## WHAT IS BEING ASKED
Every line below that has "back" in it should be copied.

START DATA TO PROCESS

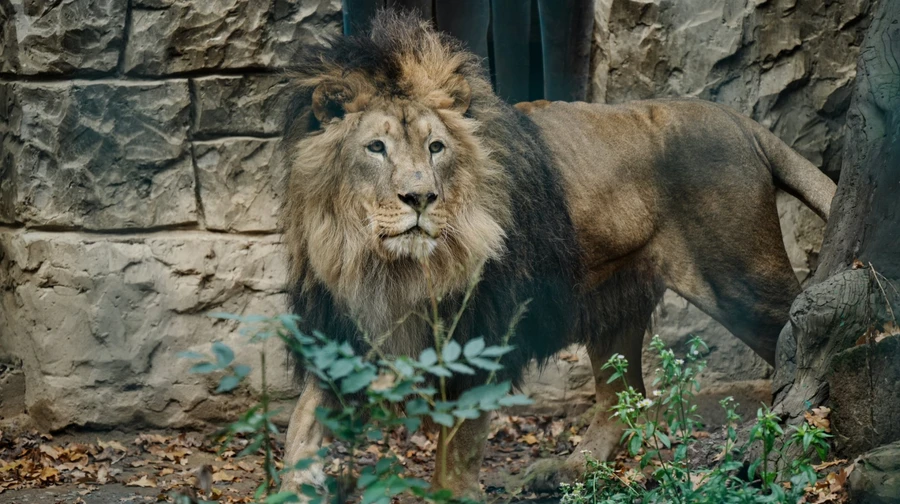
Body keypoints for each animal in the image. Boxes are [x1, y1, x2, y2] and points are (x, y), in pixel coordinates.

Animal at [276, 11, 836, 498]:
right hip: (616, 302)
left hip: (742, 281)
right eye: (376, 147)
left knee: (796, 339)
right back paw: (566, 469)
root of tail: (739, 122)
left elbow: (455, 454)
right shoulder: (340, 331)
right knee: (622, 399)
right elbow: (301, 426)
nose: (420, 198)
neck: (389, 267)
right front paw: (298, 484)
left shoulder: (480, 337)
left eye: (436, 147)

END DATA TO PROCESS
START DATA TO PROCESS

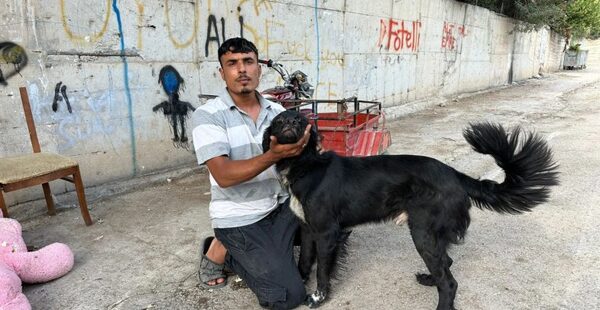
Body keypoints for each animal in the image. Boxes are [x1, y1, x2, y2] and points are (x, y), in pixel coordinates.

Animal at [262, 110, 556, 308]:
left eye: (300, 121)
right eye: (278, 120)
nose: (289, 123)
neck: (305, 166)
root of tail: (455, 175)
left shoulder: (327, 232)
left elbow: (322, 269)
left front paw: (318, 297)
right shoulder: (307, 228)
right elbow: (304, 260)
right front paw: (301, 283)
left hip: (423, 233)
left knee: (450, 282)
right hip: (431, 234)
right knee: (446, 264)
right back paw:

END DATA TO PROCESS
START DATA TO PROCESS

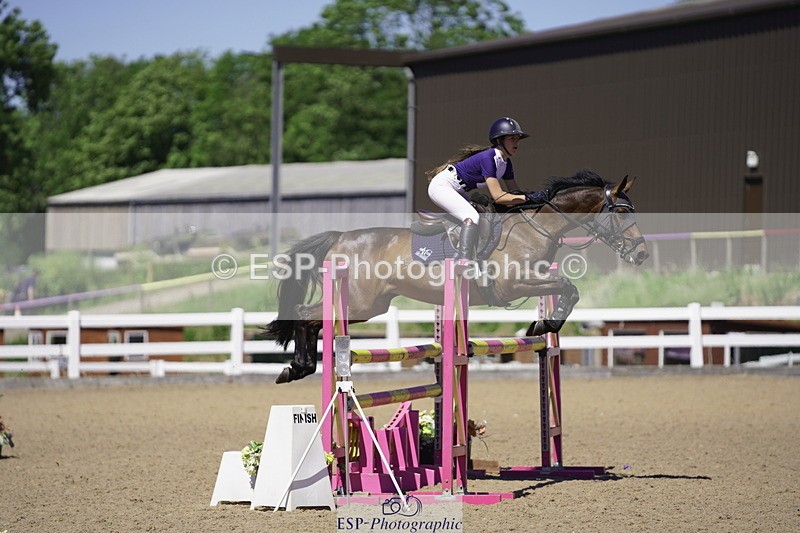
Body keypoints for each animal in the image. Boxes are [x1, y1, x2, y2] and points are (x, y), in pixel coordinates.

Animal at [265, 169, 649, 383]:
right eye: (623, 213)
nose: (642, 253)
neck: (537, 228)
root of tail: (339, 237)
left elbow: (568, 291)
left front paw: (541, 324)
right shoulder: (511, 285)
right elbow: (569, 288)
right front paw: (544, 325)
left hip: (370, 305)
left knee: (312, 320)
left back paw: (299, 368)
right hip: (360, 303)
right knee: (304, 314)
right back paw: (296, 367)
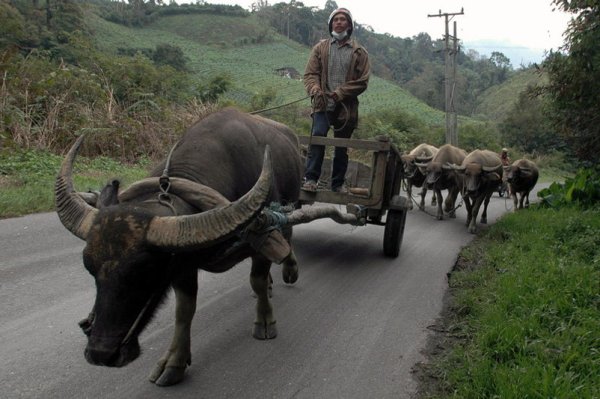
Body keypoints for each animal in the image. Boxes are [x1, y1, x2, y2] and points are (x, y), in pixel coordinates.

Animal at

END DATA TO PROCESS

## SOLUTION FOR THIS PROBLEM
right back paw: (566, 469)
right back paw:
left back paw: (299, 368)
right back paw: (296, 367)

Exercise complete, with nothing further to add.